Is Prometheus still a viable option for modern observability needs?

Modern observability require from monitoring solutions to deliver several important features.

Tomasz Żyłka

Aug 19, 2024

•

2

min.

Modern observability require from monitoring solutions to deliver several important features:

performance
efficiency
low total cost of ownership (TCO)
cheap long-term storage
high availability
flexibility of configuration and deployments model
extensible query language

Performance has always been a priority for the Prometheus team and allows a fast writing and reading path of metrics. High performance is needed to store a high volume of metrics and allow users configuration like dashboards to present complex data without noticeable delay and execute alerting rules on time.

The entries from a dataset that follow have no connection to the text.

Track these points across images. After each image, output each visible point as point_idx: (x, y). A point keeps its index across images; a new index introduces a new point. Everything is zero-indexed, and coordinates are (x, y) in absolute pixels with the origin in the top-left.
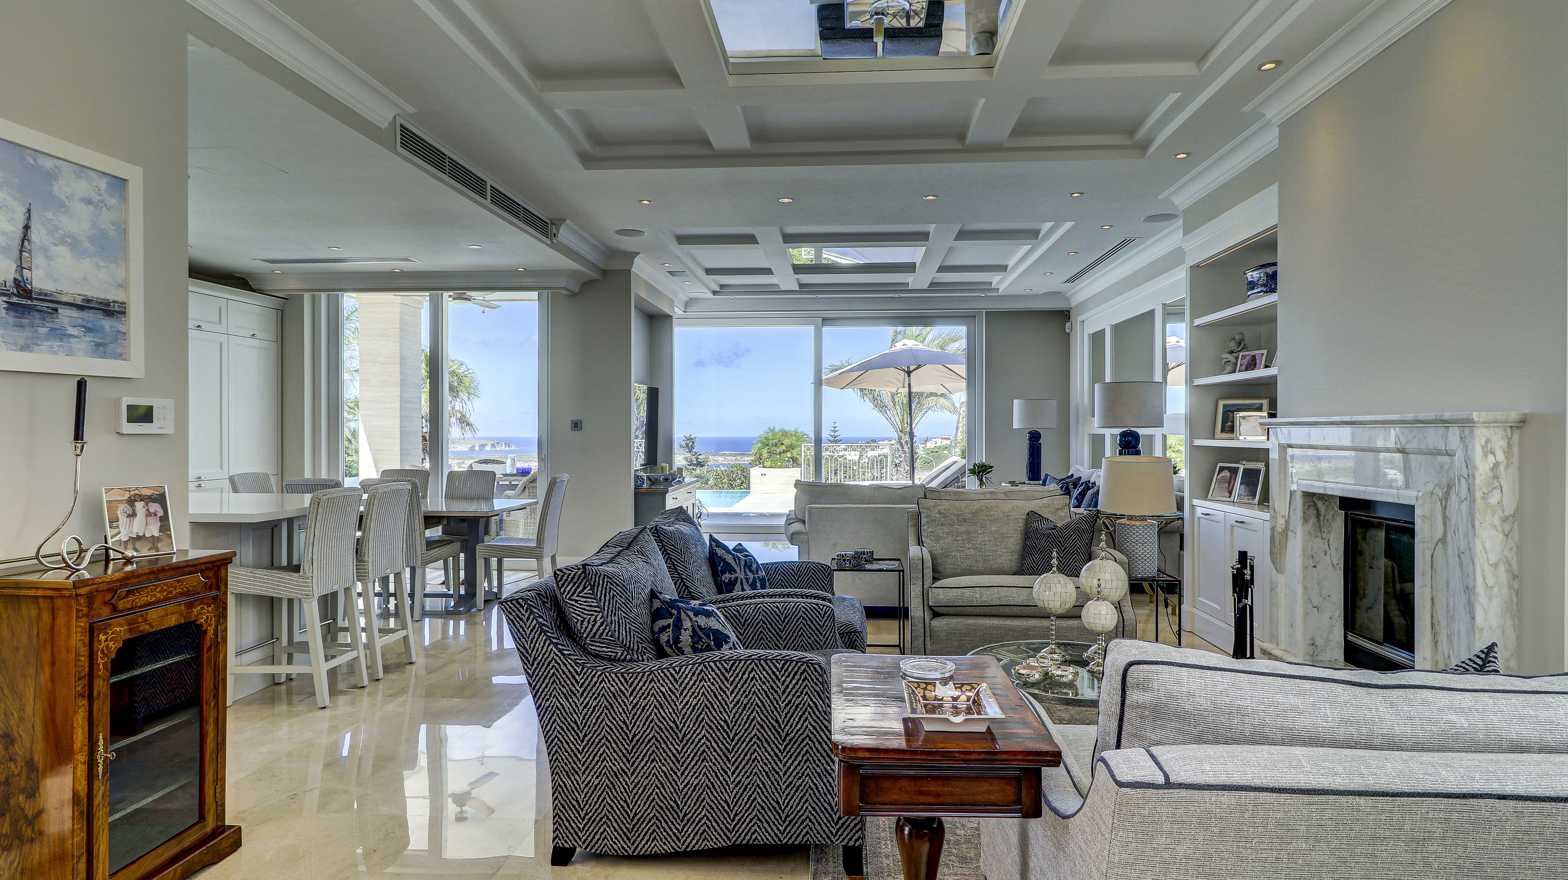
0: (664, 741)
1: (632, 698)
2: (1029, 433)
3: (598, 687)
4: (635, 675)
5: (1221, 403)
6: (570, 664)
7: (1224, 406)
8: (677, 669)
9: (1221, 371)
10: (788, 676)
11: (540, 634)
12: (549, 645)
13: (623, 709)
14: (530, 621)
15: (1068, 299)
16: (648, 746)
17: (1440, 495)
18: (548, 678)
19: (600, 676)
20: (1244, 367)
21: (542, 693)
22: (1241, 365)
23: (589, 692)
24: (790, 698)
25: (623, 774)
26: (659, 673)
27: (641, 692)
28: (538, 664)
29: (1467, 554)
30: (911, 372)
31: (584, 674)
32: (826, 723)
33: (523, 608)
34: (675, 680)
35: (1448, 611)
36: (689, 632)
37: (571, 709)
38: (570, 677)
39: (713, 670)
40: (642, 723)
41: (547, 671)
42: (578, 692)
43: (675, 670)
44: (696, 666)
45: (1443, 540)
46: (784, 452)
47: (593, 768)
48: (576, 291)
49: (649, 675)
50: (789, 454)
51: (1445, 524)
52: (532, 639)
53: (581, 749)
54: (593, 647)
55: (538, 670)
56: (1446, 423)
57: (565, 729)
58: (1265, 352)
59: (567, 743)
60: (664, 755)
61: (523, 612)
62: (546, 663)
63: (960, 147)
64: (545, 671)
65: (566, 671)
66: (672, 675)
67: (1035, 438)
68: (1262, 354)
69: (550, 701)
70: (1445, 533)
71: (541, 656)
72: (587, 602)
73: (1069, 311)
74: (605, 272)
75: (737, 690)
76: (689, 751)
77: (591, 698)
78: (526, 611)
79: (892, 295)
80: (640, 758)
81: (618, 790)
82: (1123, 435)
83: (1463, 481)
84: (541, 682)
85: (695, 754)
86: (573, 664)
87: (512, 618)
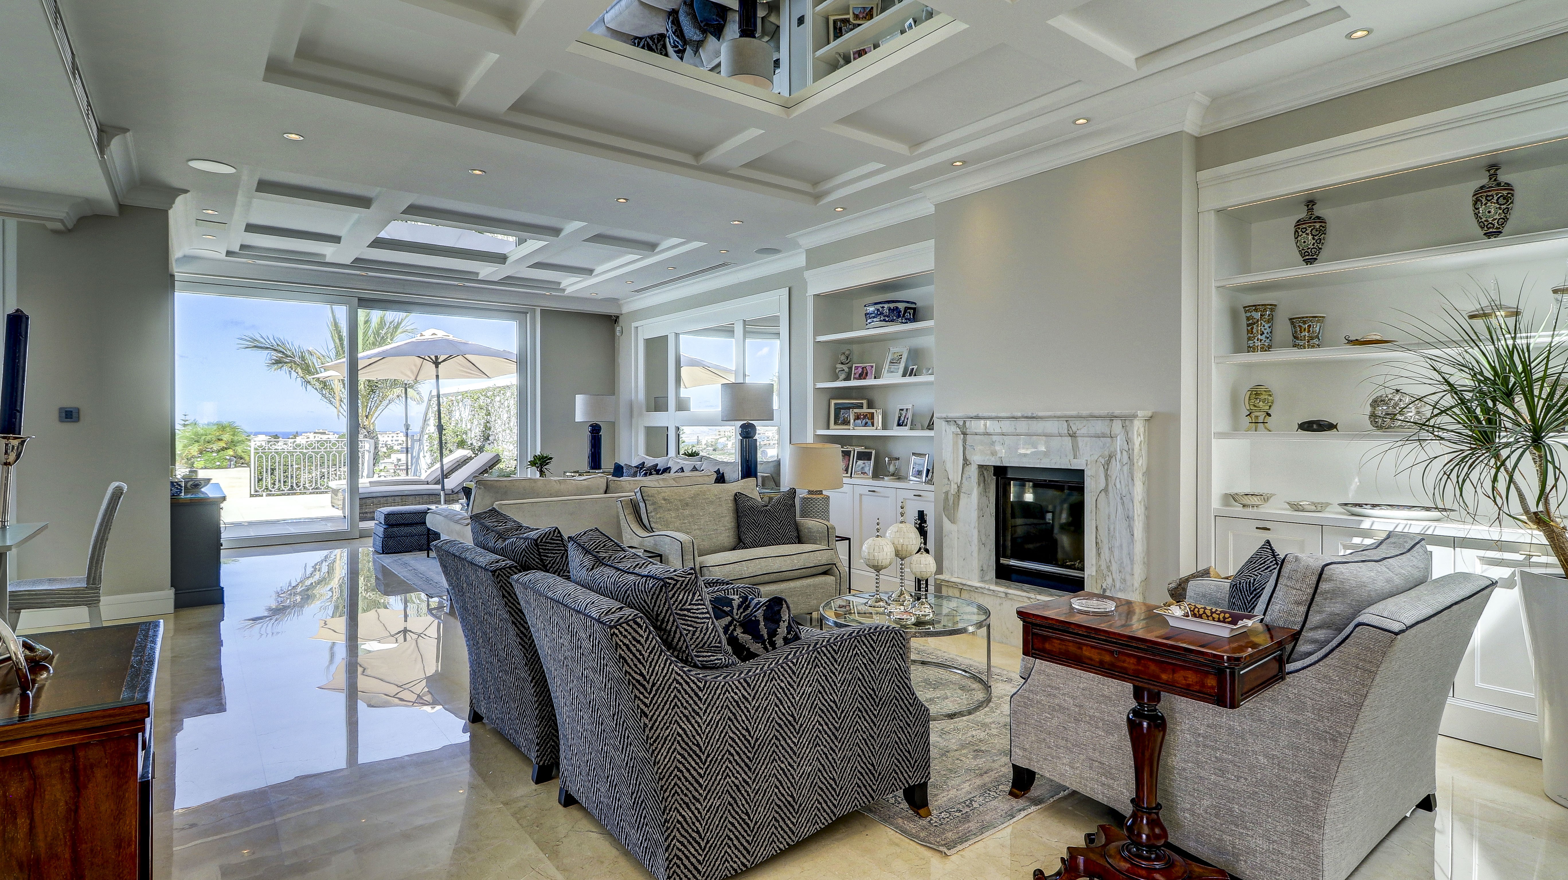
0: (783, 737)
1: (754, 702)
2: (590, 426)
3: (722, 699)
4: (757, 677)
5: (833, 402)
6: (693, 681)
7: (835, 404)
8: (795, 661)
9: (836, 378)
10: (882, 645)
11: (660, 654)
12: (670, 665)
13: (746, 716)
14: (648, 642)
15: (620, 306)
16: (769, 747)
17: (1103, 462)
18: (668, 703)
19: (723, 686)
20: (857, 376)
21: (660, 722)
22: (855, 374)
23: (713, 706)
24: (882, 665)
25: (745, 785)
26: (779, 669)
27: (762, 694)
28: (657, 690)
29: (1128, 496)
30: (440, 363)
31: (708, 688)
32: (906, 681)
33: (641, 627)
34: (794, 673)
35: (1109, 534)
36: (786, 624)
37: (693, 731)
38: (693, 695)
39: (825, 655)
40: (763, 725)
41: (667, 696)
42: (701, 710)
43: (793, 663)
44: (811, 653)
45: (1106, 490)
46: (223, 449)
47: (715, 789)
48: (70, 225)
49: (770, 674)
50: (230, 452)
51: (1107, 480)
52: (651, 663)
53: (702, 773)
54: (700, 659)
55: (657, 696)
56: (1112, 418)
57: (686, 755)
58: (874, 365)
59: (688, 770)
60: (783, 751)
61: (641, 632)
62: (667, 686)
63: (694, 163)
64: (665, 696)
65: (688, 690)
66: (790, 668)
67: (595, 430)
68: (872, 367)
69: (670, 728)
70: (1107, 485)
71: (661, 679)
72: (699, 609)
73: (618, 317)
74: (122, 207)
75: (844, 668)
76: (805, 740)
77: (714, 712)
78: (645, 631)
79: (456, 283)
80: (762, 762)
81: (740, 803)
82: (742, 426)
83: (1125, 453)
84: (660, 710)
85: (810, 742)
86: (696, 680)
87: (628, 642)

Current trend is that modern observability deployments not only support cloud providers but also Kubernetes clusters. Kubernetes offer out of the box much more flexibility than cloud providers because scaling up or down is done much quicker to dynamically change to accomodate workloads needs. Unfortunately this option puts a lot of pressure on monitoring solutions because it generates a lot of new time series that are constantly created named churn in Prometheus. The main issue is that high churn puts a lot of pressure off observability software itself by high memory and CPU usage needed to accommodate more and more new time series and lower efficiency of queries that require consuming extra memory and CPU resources to generate results.

Efficiency is defined as usage of minimal needed resources like CPU and memory to store metrics data and perform user queries. Prometheus achieves that by usage of efficient algorithms to compress and store metrics data. To achieve an efficient data model in Prometheus there was need to rewrite and improve the engine over years and even abandon backwards compatibility data format when Prometheus changed its major version.

Prometheus’ low TCO was achieved by implementing an efficient algorithm to compress and store data organised into chunks and blocks. Role of proper data format is not only related to lower space occupied by metrics but also provides efficient searches for queries. Query language and its parser was also optimised for low memory and CPU footprint.

Prometheus’ only storage option is to use local attached volumes that are available via filesystem. Recommended option to store metrics data is to use no-mechanical hard drives like SSDs or NVMEs flash drives. Prometheus in the past was also optimised to be used with mechanical hard drives but over time non-mechanical drives became the preferred solution. Even when SSDs or NVMEs are used there is a hard limit for performance of what a single box could offer and Prometheus could saturate hardware resources and vertical scaling has its own limitation mostly driven by costs.

Prometheus doesn’t offer long term storage support and is not recommended for long time retention deployments. Prometheus was not designed for that even though it is proven that local storage could work for long retention. Prometheus supports a limited way of handling corrupted data that could happen anytime when metrics data are stored for a long time. Corrupted data could break queries or even make all metrics data unreadable and the only solution is to delete all existing data. Also long time retention often leads to high space usage which is really expensive for SSDs and NVMEs. Prometheus doesn't support any kind of tiering for metrics data and all data need to be stored on the same volume. Filesystem of the local drive also becomes a bottleneck when storing a lot of data on a large volume. Prometheus developers encouraged community members to build proper solutions for long time retention periods and overtime Prometheus compatible solutions were built that stored metrics in object storage.

High availability in Prometheus is also limited because it uses a simple redundancy model. High availability is achieved by adding another Prometheus instance to work as a pair for redundancy purpose but it leads to double the requests of scraped data and double the space needed to store them. Prometheus instances work totally independently of each other in total separation which don’t allow query engines to actively use both of engines for queries and fill the gap if they happened in time series.

Redundancy doesn't offer any resilience for high cardinality issues in metrics which could happen without any warning and bring Prometheus' instance down. Because high availability acts as a mirror any high cardinality problems automatically happened in both of Prometheus. Also each single instance of Prometheus consists of a single Linux process and shares a single path for read and writes of metrics data and could break each other. It’s quite easy to generate a query of doom in Prometheus and break it by exhausting all memory resources allocated to Prometheus.

Flexibility of configuration and deployments model in modern observability is needed to support a variety of different environments that consist of bare metal or virtual machines or different cloud providers or Kubernetes clusters. Prometheus delivers a variety of choices by supporting dynamic inventory named service discovery. Prometheus automates the process of dynamically gathering targets from a given vendor and avoids the need for static configuration that need to be updated over time.

Because the user's environment became complex and complicated, the query language also needed to support all varieties of scenarios. Query language is not only limited to query metrics but also transform them and enrich queries with functions and operators.

Prometheus supports several key features required by monitoring in the modern observability landscape like performance and efficiency and flexibility. There are limits what Prometheus could offer and if target deployment requires separation of write and read path or require long-term storage or high ability there is need to look for other Prometheus compatible solutions like Thanos or Cortex or Mimir.